▸ **TASK PROMPT**: Write the entries out again in full and unchanged, dropping every image.

(Difference listings)
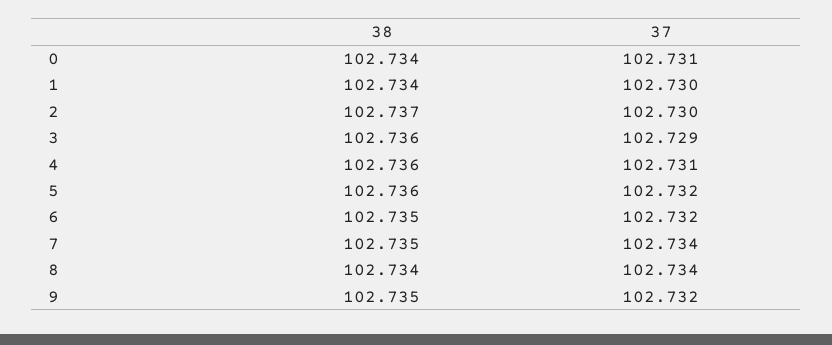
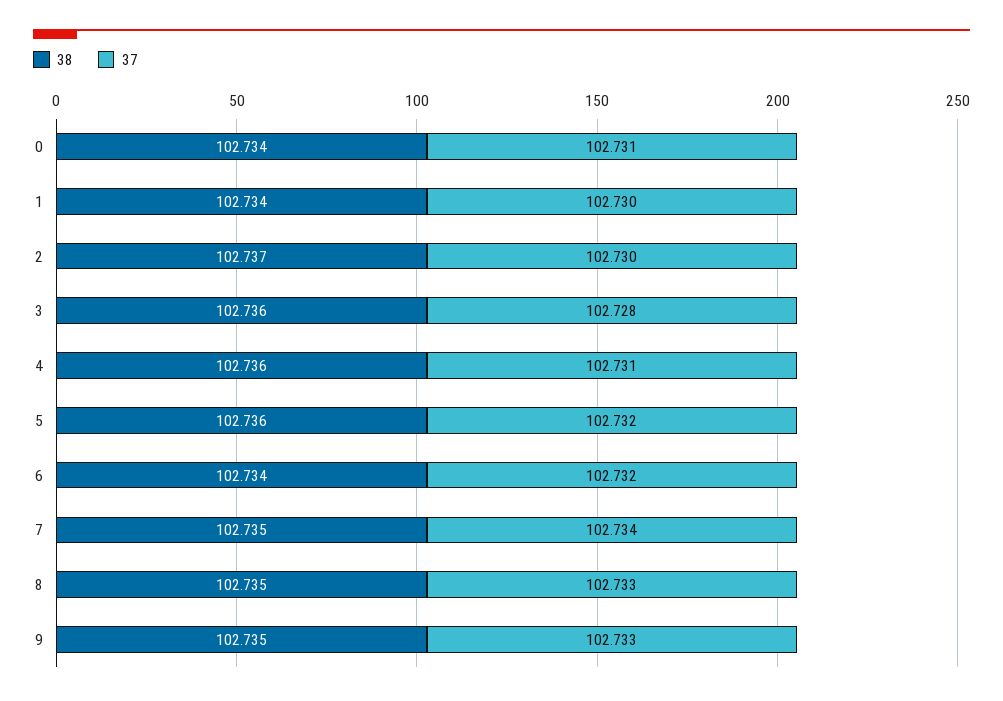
  {
    "38": {
      "0": 102.734,
      "1": 102.734,
      "2": 102.737,
      "3": 102.736,
      "4": 102.736,
      "5": 102.736,
-     "6": 102.735,
+     "6": 102.734,
      "7": 102.735,
-     "8": 102.734,
+     "8": 102.735,
      "9": 102.735
    },
    "37": {
      "0": 102.731,
      "1": 102.73,
      "2": 102.73,
-     "3": 102.729,
+     "3": 102.728,
      "4": 102.731,
      "5": 102.732,
      "6": 102.732,
      "7": 102.734,
-     "8": 102.734,
+     "8": 102.733,
-     "9": 102.732
+     "9": 102.733
    }
  }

▸ **RESPONSE BELOW**:
  {
    "38": {
      "0": 102.734,
      "1": 102.734,
      "2": 102.737,
      "3": 102.736,
      "4": 102.736,
      "5": 102.736,
-     "6": 102.735,
+     "6": 102.734,
      "7": 102.735,
-     "8": 102.734,
+     "8": 102.735,
      "9": 102.735
    },
    "37": {
      "0": 102.731,
      "1": 102.73,
      "2": 102.73,
-     "3": 102.729,
+     "3": 102.728,
      "4": 102.731,
      "5": 102.732,
      "6": 102.732,
      "7": 102.734,
-     "8": 102.734,
+     "8": 102.733,
-     "9": 102.732
+     "9": 102.733
    }
  }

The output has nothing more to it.